* [対象テキスト]:
-=-=-=-=-

MySQLバックアップ頂上決戦!! LVMスナップショット vs InnoDB Hot Backup

先日のMyNAのイベントにて、「InnoDB Hot Backup(もしくはXtra Backup)のようなツールとLVM等でスナップショットを取るのはどちらが最強のバックアップたり得るか?」という感じの内容の議論がなされていたのだが、確かにこれは答えるのが難しい永遠のテーマである。永遠のテーマだからこそ漢のロマンがある!!というわけで、今日はそれぞれのバックアップ方法について仕組みを説明しつつ私の見解を述べたいと思う。(見解≠結論ではない点には注意して頂きたい。結論を出すのは貴方なのだから!!)


スナップショットによるバックアップ

スナップショットを使えばとある瞬間のディスクやファイルシステムのデータをいつでも後から参照することができる。しかもスナップショットの作成は一瞬だ。スナップショット機能を活用すれば最強のオンラインバックアップソリューションが出来るだろう。

-=-=-=-=-

* [作業項目 A]: 一覧のうち、文字列「Haji」を含む行をすべて報告してください。
上記のテキストと一覧は互いに関係がありません。

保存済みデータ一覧
-=-=-=-=-

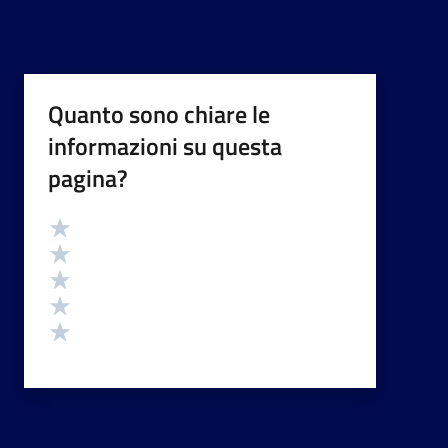
Quanto sono chiare le
informazioni su questa
pagina?
Valutazione
Valuta 5 stelle su 5
Valuta 4 stelle su 5
Valuta 3 stelle su 5
Valuta 2 stelle su 5
Valuta 1 stelle su 5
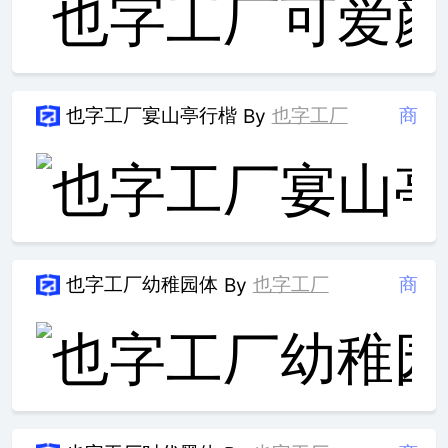
也字工厂宴山亭行楷
也字工厂
商
By
也字工厂幼稚园体
也字工厂
商
By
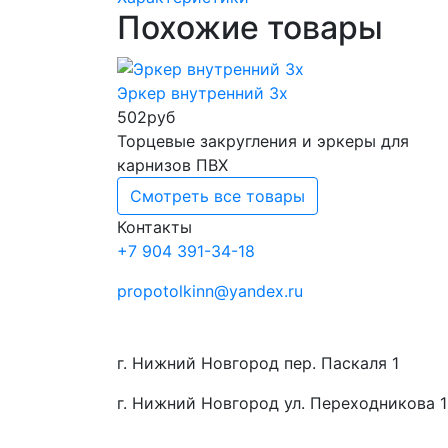
Похожие товары
Эркер внутренний 3х
502
руб
Торцевые закругления и эркеры для
карнизов ПВХ
Смотреть все товары
Контакты
+7 904 391-34-18
propotolkinn@yandex.ru
г. Нижний Новгород пер. Паскаля 1
г. Нижний Новгород ул. Переходникова 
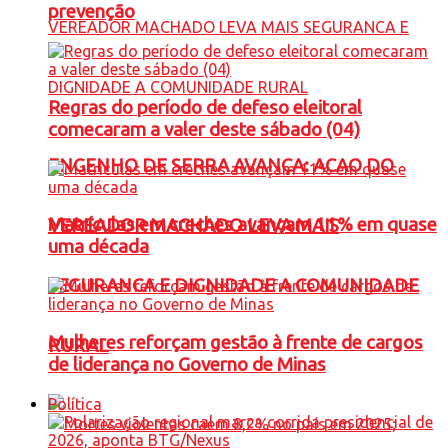
prevenção
Regras do período de defeso eleitoral
comecaram a valer deste sábado (04)
ENGENHO DE SERRA AVANÇA: ACAO DO
Matrículas em creches avançam 11% em quase
VEREADOR MACHADO LEVA MAIS
uma década
SEGURANCA E DIGNIDADE A COMUNIDADE
Mulheres reforçam gestão à frente de cargos
RURAL
de liderança no Governo de Minas
Política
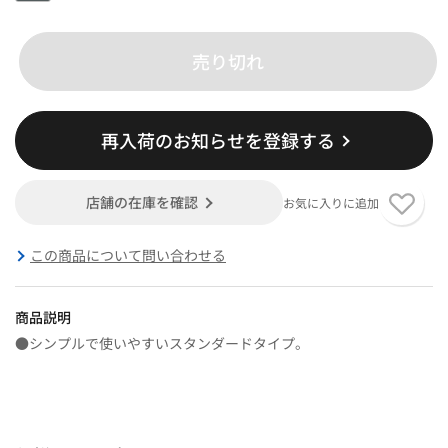
売り切れ
再入荷のお知らせを登録する
店舗の在庫を確認
お気に入りに追加
この商品について問い合わせる
商品説明
●シンプルで使いやすいスタンダードタイプ。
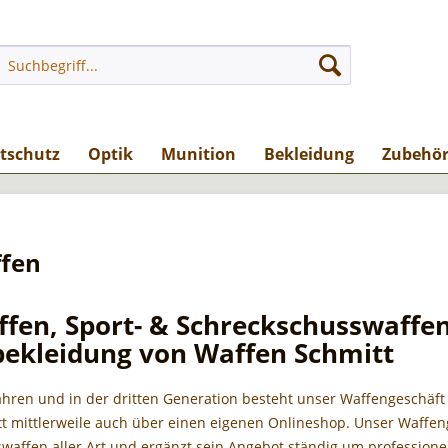
stschutz
Optik
Munition
Bekleidung
Zubehö
fen
ffen, Sport- & Schreckschusswaffe
bekleidung von Waffen Schmitt
Jahren und in der dritten Generation besteht unser Waffengeschäft
t mittlerweile auch über einen eigenen Onlineshop. Unser Waffeng
waffen aller Art und ergänzt sein Angebot ständig um profession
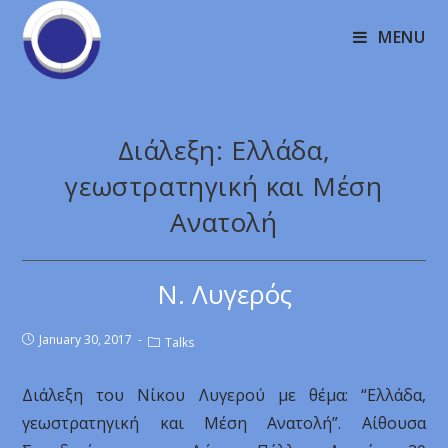
MENU
Διάλεξη: Ελλάδα,
γεωστρατηγική και Μέση
Ανατολή
Ν. Λυγερός
January 30, 2017
Talks
Διάλεξη του Νίκου Λυγερού με θέμα: “Ελλάδα,
γεωστρατηγική και Μέση Ανατολή”. Αίθουσα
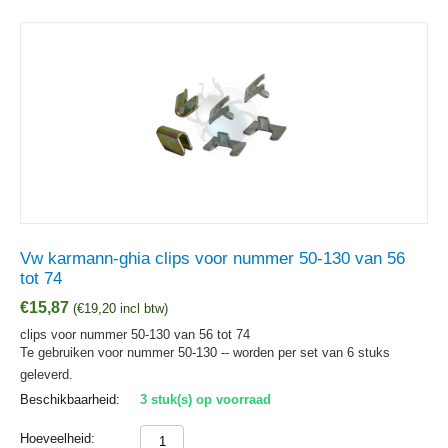
Vw karmann-ghia clips voor nummer 50-130 van 56
tot 74
€
15,87
(
€
19,20
incl btw)
clips voor nummer 50-130 van 56 tot 74
Te gebruiken voor nummer 50-130 -- worden per set van 6 stuks
geleverd.
Beschikbaarheid:
3 stuk(s) op voorraad
Hoeveelheid:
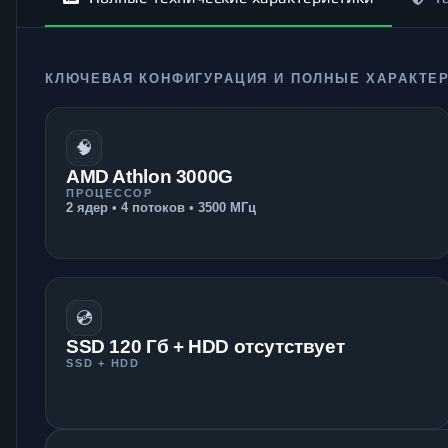
КЛЮЧЕВАЯ КОНФИГУРАЦИЯ И ПОЛНЫЕ ХАРАКТЕ
🧠
AMD Athlon 3000G
ПРОЦЕССОР
2 ядер • 4 потоков • 3500 МГц
💿
SSD 120 Гб + HDD отсутствует
SSD + HDD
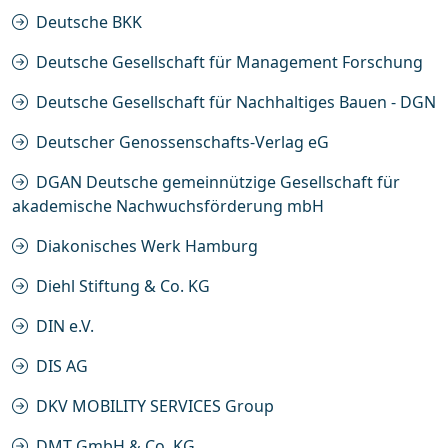
Deutsche BKK
Deutsche Gesellschaft für Management Forschung
Deutsche Gesellschaft für Nachhaltiges Bauen - DGN
Deutscher Genossenschafts-Verlag eG
DGAN Deutsche gemeinnützige Gesellschaft für
akademische Nachwuchsförderung mbH
Diakonisches Werk Hamburg
Diehl Stiftung & Co. KG
DIN e.V.
DIS AG
DKV MOBILITY SERVICES Group
DMT GmbH & Co. KG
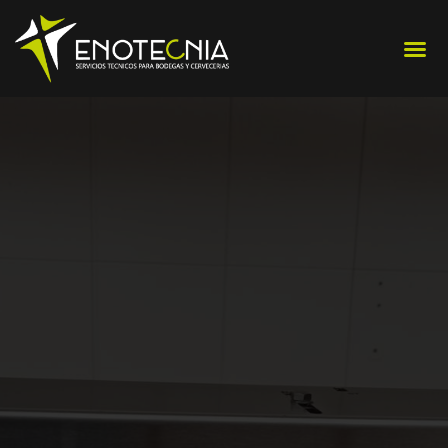
Ir
Me
al
contenido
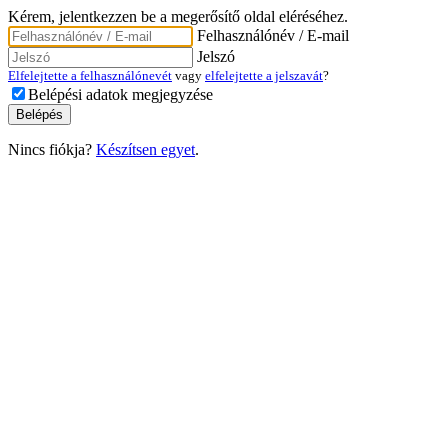
Kérem, jelentkezzen be a megerősítő oldal eléréséhez.
Felhasználónév / E-mail
Jelszó
Elfelejtette a felhasználónevét
vagy
elfelejtette a jelszavát
?
Belépési adatok megjegyzése
Nincs fiókja?
Készítsen egyet
.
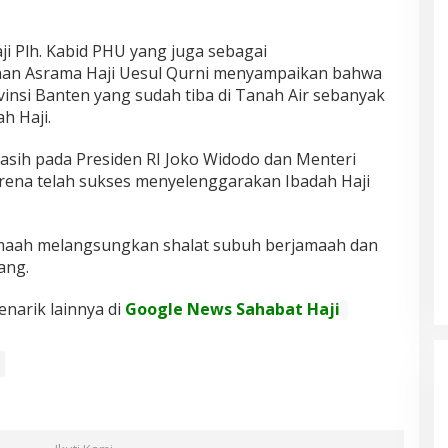
 Plh. Kabid PHU yang juga sebagai
n Asrama Haji Uesul Qurni menyampaikan bahwa
ovinsi Banten yang sudah tiba di Tanah Air sebanyak
h Haji.
asih pada Presiden RI Joko Widodo dan Menteri
rena telah sukses menyelenggarakan Ibadah Haji
maah melangsungkan shalat subuh berjamaah dan
ang.
enarik lainnya di
Google News Sahabat Haji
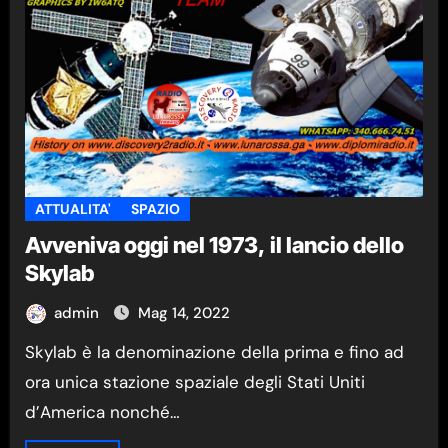
ATTUALITA'
SPAZIO
Avveniva oggi nel 1973, il lancio dello
Skylab
admin
Mag 14, 2022
Skylab è la denominazione della prima e fino ad
ora unica stazione spaziale degli Stati Uniti
d’America nonché…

-=-=-=-=-

* [作業項目 B]: MySQLバックアップに関するテキストの次の文を英語に訳してください:「スナップショットを使えばとある瞬間のディスクやファイルシステムのデータをいつでも後から参照することができる。」

* [解答例 A]:
n Asrama Haji Uesul Qurni menyampaikan bahwa
h Haji.
rena telah sukses menyelenggarakan Ibadah Haji
Google News Sahabat Haji

* [解答例 B]: With snapshots, you can refer back at any time to the data on a disk or file system as it existed at a given moment.